Forward Fight Book Bingo: Completed Squares
Transgender/Nonbinary Main Character:
- “We’re Here, We’re Here” by K.M. Szpara (Tor.com)
- “The Sorcerer’s Unattainable Gardens” by Fenn Merc Wolfmoor (from their anthology So You Want to Be a Robot, link to Daily Science Fiction)
- “Five Reasons for the Sign Above Her Door, One of Them Unspoken” by Izzy Wasserstein (Abyss + Apex Issue 75)
- “A Stick of Clay, In the Hands of God, is Infinite Potential” by JY Neon Yang (Clarkesworld Issue 164)
- “Don’t Press Charges and I Won’t Sue” by Charlie Jane Anders (from The Best American Science Fiction and Fantasy 2018, link to the Boston Review)
This is How You Lose the Time War by Amal El-Mohtar and Max Gladstone
Allegedly by Tiffany D. Jackson
South Central Asian Author:
- “Seven Dreams of a Valley” by Prashanth Srivatsa (from Beneath Ceasless Skies)
- “The Translator, at Low Tide” by Vajra Chandrasekera (from Clarkesworld Issue 164)
- “AirBody” by Sameem Siddiqui (from Clarkesworld Issue 163)
- “muo-ka’s Child” by Indrapramit Das (from Clarkesworld: Year Six)
- “The Neighbors” by Shruti Swamy (from Electric Lit)
Woman of Color Humor: The Last Black Unicorn by Tiffany Haddish
LGBTQ+ Author: The Black Tides of Heaven by JY Neon Yang
In Progress Squares
- “You Will Always Have Family: A Triptych” by Kathleen Kayembe (from The Best American Science Fiction and Fantasy 2018, link to Nightmare Magazine)
- “Loneliness is in Your Blood” by Cadwell Turnbull (from The Best American Science Fiction and Fantasy 2018, link to Nightmare Magazine)
Woman of Color Main Character:
- “Sister Rosetta Thorp and Memphis Minnie Sing the Stumps Down Good” by LaShawn M Wanak (from FIYAH Magazine Issue 7)
- “Immersion” by Aliette de Bodard (from Escape Pod podcast)
Pacific Islander Author:
- “We Feed the Bears of Fire and Ice” by Octavia Cade (from Year’s Best Aotearoa New Zealand Science Fiction and Fantasy, vol 1)
- “The Garden” by Isabelle McNeur (from Year’s Best Aotearoa New Zealand Science Fiction and Fantasy, vol 1)
Native or Indigenous Author:
Cherokee America by Margaret Verble
Post-Program TBR Pile
- Song of Solomon by Toni Morrison (Classic Person of Color Author)
- Chaos Vector by Megan E. O’Keefe (Main Character w/ a Disability)
- A Pale Light in the Black by K.B. Wagers (Asexual Main Character)

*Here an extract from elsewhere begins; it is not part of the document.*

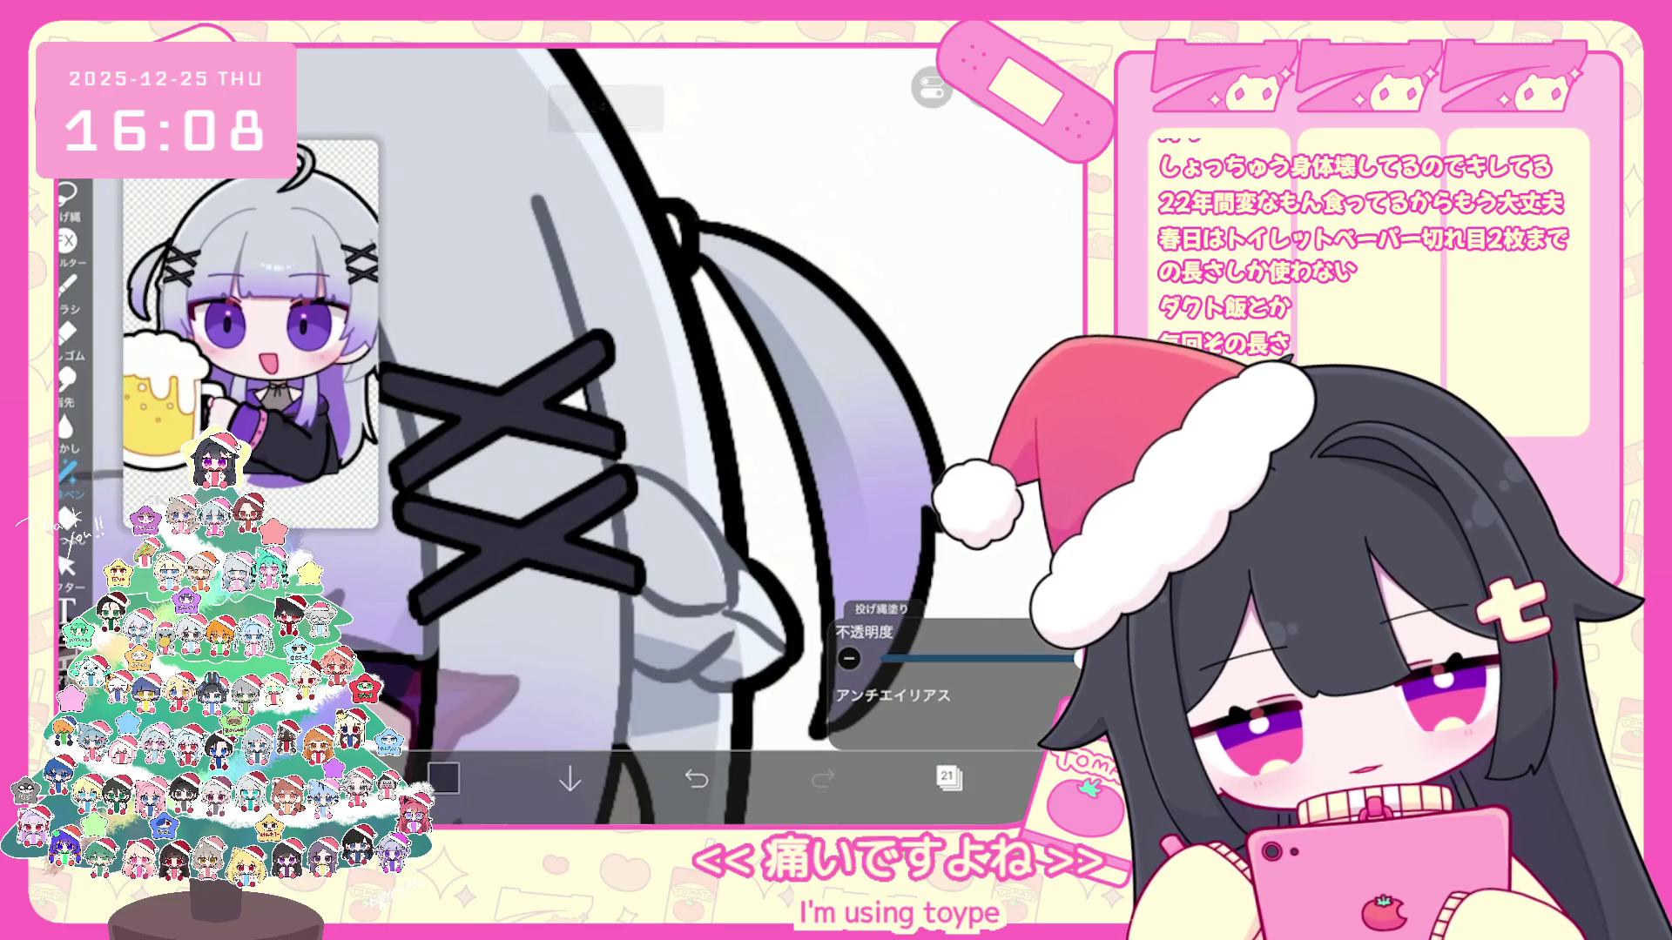
pyautogui.scroll(-1, 693, 431)
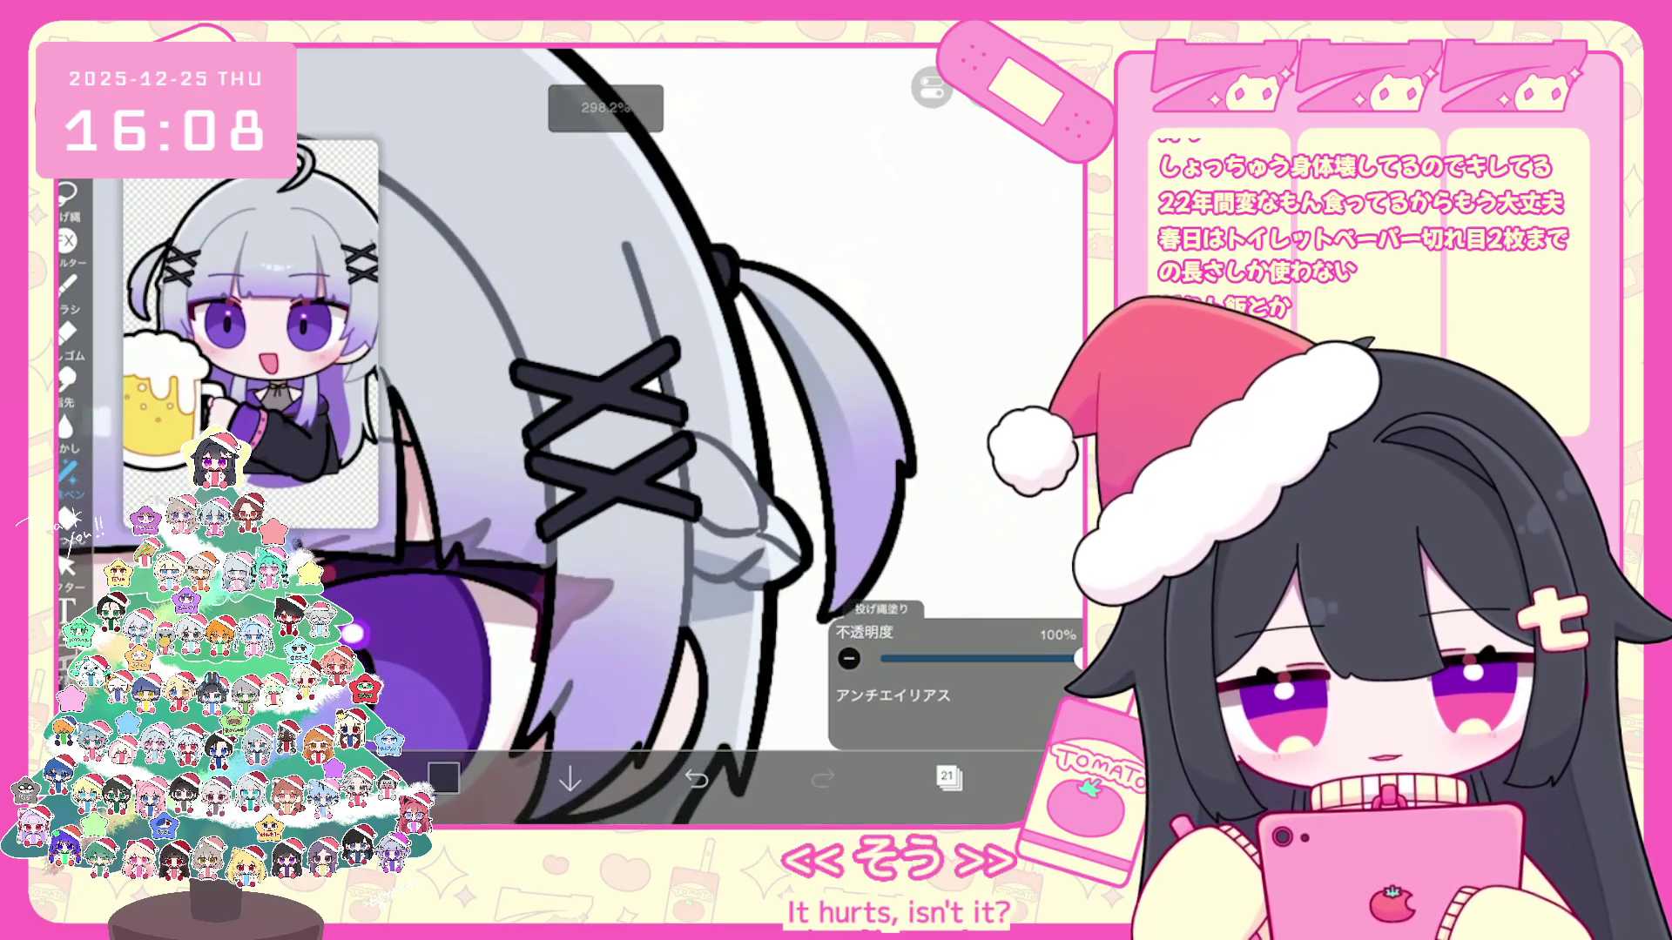
pyautogui.scroll(-2, 601, 432)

- Heavy: An American Memoir by Kiese Laymon (Person of Color Memoir)
- Unaccustomed Earth by Jhumpa Lahiri (Immigrant Author)
Fiction Magazines of Note
If you like short fiction and want to diversify your reading material, I recommending the following short fiction magazines:
- FIYAH Magazine -> Black speculative fiction
- Clarkesworld Magazine -> a lot (but not exclusively) translated speculative fiction
- GigaNOTOsaurus.org -> I interviewed the Editor-in-Chief for my radio feature!